One fix would be to calculate the flat drug fee for each specialty separately. One of us (Bach) estimated that the flat drug fee in oncology would have to be increased from $16.46 to $23.74 (under sequestration) to keep total spending the same in oncology. An administratively simpler alternative is to raise the flat fee across the board to the level that will keep office-based oncologists whole.  Their practices account for more than half of all Part B spending, and doing so would bring other specialties closer to their baseline. Increasing the flat fee for all specialties would increase costs in the near term, but the payments are very small relative to overall drug and oncology spending, and with evidence suggesting this reform may reduce other costs, it’s a good question to test.  

CMS should reassess the flat fee so that it eventually aligns with payments for care coordination and chronic care management (as proposed for primary care providers), similar to the patient-level payments in the United Healthcare model and in Medicare’s oncology care management pilot or the American Society for Clinical Oncology’s proposals. Further fee changes can reflect such impacts on overall costs, for example by comparison to spending in the regions of the country not subject to the new formula, making it a type of gain share.  

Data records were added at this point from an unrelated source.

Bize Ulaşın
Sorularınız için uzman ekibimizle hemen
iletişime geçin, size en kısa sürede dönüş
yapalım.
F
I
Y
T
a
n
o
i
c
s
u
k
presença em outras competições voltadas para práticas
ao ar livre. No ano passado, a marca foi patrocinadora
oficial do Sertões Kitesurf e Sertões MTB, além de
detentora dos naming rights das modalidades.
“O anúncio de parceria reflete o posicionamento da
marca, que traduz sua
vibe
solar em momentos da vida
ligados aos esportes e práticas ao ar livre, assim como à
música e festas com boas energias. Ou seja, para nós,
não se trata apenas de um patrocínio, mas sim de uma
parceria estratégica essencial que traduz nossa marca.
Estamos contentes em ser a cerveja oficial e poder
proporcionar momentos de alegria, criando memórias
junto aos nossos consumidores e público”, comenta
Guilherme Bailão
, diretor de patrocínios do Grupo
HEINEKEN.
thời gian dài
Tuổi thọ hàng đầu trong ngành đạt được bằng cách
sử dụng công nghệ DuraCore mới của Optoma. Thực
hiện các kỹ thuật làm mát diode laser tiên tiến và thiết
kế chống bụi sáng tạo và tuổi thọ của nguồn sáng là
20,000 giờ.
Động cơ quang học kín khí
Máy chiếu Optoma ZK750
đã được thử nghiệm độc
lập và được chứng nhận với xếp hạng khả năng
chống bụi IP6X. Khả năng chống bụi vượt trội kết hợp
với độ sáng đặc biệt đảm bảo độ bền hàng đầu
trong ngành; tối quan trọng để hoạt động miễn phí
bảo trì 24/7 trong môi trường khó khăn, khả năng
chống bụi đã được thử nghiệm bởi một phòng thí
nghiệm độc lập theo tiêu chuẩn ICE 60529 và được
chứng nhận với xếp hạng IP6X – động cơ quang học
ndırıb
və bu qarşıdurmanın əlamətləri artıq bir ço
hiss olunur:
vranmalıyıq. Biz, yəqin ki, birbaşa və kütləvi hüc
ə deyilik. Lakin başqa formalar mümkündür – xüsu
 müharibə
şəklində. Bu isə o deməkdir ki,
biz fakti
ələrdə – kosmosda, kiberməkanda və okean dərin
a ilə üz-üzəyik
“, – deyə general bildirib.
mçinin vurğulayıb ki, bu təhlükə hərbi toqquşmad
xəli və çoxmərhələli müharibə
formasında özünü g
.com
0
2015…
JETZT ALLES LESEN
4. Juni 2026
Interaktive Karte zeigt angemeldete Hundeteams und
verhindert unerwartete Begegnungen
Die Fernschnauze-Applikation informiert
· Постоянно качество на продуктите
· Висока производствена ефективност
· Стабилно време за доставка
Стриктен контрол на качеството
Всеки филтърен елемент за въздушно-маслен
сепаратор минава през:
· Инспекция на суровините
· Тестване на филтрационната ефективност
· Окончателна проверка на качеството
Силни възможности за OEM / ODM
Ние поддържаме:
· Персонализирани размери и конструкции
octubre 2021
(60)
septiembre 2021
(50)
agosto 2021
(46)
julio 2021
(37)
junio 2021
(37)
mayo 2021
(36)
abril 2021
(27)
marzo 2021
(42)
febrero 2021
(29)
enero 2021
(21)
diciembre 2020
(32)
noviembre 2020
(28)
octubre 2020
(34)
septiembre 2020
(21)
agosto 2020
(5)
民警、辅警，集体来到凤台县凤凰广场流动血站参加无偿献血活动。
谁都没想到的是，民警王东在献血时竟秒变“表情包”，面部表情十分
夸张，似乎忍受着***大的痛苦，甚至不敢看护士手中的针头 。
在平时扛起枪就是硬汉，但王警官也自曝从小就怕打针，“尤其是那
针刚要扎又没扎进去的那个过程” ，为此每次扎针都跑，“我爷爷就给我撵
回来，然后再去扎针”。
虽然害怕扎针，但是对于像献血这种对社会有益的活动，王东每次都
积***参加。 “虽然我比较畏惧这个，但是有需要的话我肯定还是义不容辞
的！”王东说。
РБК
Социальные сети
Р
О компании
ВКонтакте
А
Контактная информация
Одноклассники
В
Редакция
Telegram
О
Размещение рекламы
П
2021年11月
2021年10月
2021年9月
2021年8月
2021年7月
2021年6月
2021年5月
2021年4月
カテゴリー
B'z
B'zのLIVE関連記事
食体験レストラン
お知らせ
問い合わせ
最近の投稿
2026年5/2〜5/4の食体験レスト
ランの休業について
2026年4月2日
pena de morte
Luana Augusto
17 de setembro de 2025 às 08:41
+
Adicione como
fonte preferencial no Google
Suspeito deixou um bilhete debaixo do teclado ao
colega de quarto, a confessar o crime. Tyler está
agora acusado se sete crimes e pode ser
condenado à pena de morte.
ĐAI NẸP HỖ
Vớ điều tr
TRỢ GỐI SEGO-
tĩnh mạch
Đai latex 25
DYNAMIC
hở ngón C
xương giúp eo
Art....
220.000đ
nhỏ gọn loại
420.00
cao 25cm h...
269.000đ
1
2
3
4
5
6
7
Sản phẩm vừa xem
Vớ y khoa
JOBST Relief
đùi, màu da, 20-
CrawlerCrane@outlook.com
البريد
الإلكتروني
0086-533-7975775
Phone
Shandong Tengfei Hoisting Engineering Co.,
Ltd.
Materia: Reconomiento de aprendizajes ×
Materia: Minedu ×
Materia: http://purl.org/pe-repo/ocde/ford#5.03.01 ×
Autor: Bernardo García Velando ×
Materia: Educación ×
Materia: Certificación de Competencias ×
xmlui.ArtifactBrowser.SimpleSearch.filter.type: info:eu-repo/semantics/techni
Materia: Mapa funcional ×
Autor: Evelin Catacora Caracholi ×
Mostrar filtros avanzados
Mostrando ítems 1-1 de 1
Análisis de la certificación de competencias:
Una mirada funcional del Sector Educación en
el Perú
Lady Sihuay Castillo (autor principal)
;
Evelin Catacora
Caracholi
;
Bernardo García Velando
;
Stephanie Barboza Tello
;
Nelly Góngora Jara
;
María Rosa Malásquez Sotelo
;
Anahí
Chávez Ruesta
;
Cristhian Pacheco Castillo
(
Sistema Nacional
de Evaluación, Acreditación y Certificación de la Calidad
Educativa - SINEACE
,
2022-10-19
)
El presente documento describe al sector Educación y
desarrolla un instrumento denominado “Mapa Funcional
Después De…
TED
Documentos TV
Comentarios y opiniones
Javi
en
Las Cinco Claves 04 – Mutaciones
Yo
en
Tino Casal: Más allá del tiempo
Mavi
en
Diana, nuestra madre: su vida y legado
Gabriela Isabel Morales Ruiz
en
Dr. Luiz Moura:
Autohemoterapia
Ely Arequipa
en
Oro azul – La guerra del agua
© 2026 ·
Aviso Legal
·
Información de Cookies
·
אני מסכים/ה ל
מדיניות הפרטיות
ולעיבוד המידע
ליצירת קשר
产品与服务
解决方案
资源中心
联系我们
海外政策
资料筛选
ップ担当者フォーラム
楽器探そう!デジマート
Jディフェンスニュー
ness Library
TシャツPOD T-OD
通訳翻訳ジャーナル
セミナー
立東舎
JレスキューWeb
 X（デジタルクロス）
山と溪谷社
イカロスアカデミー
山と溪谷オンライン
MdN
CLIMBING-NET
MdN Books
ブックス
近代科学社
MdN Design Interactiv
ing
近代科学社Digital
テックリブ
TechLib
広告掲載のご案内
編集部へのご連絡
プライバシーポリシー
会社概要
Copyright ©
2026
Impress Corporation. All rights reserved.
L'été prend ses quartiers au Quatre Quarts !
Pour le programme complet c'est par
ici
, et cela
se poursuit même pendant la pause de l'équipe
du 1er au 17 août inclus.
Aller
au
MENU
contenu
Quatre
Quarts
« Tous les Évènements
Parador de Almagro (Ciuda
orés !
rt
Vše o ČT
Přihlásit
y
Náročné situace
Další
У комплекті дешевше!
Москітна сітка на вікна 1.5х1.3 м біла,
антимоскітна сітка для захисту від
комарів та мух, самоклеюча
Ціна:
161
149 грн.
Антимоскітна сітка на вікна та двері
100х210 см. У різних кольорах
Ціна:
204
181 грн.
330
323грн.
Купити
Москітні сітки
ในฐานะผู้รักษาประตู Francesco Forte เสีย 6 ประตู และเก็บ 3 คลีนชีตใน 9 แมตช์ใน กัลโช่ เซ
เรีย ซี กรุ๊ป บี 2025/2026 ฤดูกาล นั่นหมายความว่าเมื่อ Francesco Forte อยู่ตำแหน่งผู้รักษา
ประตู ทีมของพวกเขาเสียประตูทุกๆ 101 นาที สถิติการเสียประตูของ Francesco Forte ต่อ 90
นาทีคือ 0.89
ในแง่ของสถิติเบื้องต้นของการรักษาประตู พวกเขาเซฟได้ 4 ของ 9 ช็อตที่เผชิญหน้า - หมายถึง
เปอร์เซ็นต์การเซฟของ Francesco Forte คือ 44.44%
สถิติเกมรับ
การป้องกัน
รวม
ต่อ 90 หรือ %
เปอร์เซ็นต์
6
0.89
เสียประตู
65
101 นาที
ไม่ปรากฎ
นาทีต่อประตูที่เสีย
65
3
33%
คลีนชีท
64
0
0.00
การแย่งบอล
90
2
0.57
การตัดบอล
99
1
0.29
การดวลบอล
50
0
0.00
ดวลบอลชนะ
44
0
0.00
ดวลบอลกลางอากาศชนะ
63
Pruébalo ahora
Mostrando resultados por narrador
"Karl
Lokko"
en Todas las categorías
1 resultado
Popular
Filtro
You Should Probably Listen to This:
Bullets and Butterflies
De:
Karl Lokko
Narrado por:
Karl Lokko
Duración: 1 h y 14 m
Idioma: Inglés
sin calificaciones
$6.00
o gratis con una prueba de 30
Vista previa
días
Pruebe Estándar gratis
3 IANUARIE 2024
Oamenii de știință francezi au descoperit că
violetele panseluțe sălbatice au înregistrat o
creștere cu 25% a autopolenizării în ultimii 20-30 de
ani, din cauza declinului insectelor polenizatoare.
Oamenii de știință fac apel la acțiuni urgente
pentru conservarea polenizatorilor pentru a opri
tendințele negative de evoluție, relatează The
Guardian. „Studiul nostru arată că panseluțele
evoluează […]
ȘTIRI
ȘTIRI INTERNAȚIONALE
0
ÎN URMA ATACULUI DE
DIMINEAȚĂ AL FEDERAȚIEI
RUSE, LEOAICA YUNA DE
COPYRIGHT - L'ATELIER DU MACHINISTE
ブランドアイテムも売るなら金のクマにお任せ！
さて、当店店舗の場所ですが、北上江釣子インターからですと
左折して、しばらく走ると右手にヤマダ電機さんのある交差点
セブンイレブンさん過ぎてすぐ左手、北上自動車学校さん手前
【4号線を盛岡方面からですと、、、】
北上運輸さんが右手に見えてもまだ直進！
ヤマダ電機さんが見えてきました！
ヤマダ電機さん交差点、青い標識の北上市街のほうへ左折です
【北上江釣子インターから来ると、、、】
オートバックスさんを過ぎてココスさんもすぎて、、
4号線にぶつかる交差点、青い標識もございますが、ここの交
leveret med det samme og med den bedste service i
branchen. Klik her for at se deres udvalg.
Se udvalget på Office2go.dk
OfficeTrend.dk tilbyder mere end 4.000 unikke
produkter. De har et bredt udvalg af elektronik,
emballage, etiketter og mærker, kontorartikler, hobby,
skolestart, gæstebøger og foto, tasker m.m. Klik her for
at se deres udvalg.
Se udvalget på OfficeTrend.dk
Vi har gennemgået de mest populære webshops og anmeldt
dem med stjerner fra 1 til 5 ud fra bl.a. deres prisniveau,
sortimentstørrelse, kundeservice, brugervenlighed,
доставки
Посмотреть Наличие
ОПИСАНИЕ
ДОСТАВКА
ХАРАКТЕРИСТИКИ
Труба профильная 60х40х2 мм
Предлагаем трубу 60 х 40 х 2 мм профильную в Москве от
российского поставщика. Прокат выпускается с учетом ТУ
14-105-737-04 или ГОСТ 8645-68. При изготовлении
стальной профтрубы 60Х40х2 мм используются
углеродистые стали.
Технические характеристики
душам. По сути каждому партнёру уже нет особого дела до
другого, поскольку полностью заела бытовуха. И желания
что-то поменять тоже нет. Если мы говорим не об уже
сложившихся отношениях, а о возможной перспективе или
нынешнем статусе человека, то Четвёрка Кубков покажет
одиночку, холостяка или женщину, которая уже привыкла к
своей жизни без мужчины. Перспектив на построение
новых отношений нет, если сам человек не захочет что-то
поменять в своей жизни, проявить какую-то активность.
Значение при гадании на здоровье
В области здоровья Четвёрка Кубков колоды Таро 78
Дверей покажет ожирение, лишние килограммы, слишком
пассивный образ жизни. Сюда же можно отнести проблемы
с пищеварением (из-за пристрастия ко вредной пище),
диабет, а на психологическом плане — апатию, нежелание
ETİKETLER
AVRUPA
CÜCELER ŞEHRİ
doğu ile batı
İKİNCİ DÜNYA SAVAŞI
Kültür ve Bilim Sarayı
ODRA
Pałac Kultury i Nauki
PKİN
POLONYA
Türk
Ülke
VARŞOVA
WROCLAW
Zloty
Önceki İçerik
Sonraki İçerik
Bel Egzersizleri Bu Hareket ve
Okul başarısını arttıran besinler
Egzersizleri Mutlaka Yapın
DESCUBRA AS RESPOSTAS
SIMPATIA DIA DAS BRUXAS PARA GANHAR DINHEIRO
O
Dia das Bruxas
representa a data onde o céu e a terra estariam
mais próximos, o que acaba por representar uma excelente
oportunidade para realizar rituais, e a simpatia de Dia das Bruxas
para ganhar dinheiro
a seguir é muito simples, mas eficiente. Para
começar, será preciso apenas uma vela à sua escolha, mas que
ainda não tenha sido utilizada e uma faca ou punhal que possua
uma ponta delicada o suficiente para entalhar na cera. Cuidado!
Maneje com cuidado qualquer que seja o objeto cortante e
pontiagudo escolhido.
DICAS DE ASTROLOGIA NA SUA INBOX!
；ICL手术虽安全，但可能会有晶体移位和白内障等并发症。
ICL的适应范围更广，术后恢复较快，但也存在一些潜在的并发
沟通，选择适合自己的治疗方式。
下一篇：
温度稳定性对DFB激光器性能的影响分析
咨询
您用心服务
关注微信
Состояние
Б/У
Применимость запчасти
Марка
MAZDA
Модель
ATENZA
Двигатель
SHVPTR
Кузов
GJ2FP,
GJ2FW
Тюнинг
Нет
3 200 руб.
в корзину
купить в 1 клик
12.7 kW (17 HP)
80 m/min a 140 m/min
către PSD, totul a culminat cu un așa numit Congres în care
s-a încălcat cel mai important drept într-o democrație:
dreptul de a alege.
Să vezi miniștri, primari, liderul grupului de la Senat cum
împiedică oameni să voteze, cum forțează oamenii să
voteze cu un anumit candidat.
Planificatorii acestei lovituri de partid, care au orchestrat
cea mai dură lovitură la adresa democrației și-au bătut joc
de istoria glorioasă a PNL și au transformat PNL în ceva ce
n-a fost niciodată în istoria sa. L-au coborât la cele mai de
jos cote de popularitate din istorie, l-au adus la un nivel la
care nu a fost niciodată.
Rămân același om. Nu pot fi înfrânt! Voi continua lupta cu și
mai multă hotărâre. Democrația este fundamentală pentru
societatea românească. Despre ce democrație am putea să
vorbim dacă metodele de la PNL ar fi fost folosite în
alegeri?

Phase 2 contains many approaches that are being developed by private health insurers and pharmaceutical companies that could also support better care for Medicare patients.  These include indication specific pricing where a drug’s price varies based on its use, an approach being pursued two large PBMs.  It also includes results-based pricing, where higher prices are paid for drugs when their use results in desired clinical and functional outcomes for patients or lower total costs of care, an approach that has also been the basis for new payment arrangements. During Phase 2, CMS could also evaluate whether the flat fees paid per treatment could be rolled up into a flat fee paid per treated patient in conjunction with other physician and hospital payment reforms.

As it moves forward with these Phase 2 ideas, CMS needs to do more to involve specialty groups, patients, practitioners, pharmaceutical companies and Congress to develop these concepts further before trying to implement them. The technical, administrative and scientific issues are challenging but manageable, and could be addressed in a way that these groups can support. CMS needs to start now to get these further ideas on track for effective testing in conjunction with the other physician and hospital payment reforms that are underway.

Peter B. Bach, MD, is a physician and the director of the Center for Health Policy and Outcomes at Memorial Sloan Kettering Cancer Center.  He served as senior adviser to the administrator of CMS in 2005-6.  Mark B. McClellan MD, PhD, is a physician and economist, and the director of the Robert J. Margolis Center for Health Policy at Duke University.  He served as the administrator of CMS from 2004-6, and is an independent director of Johnson & Johnson. The views are those of the authors.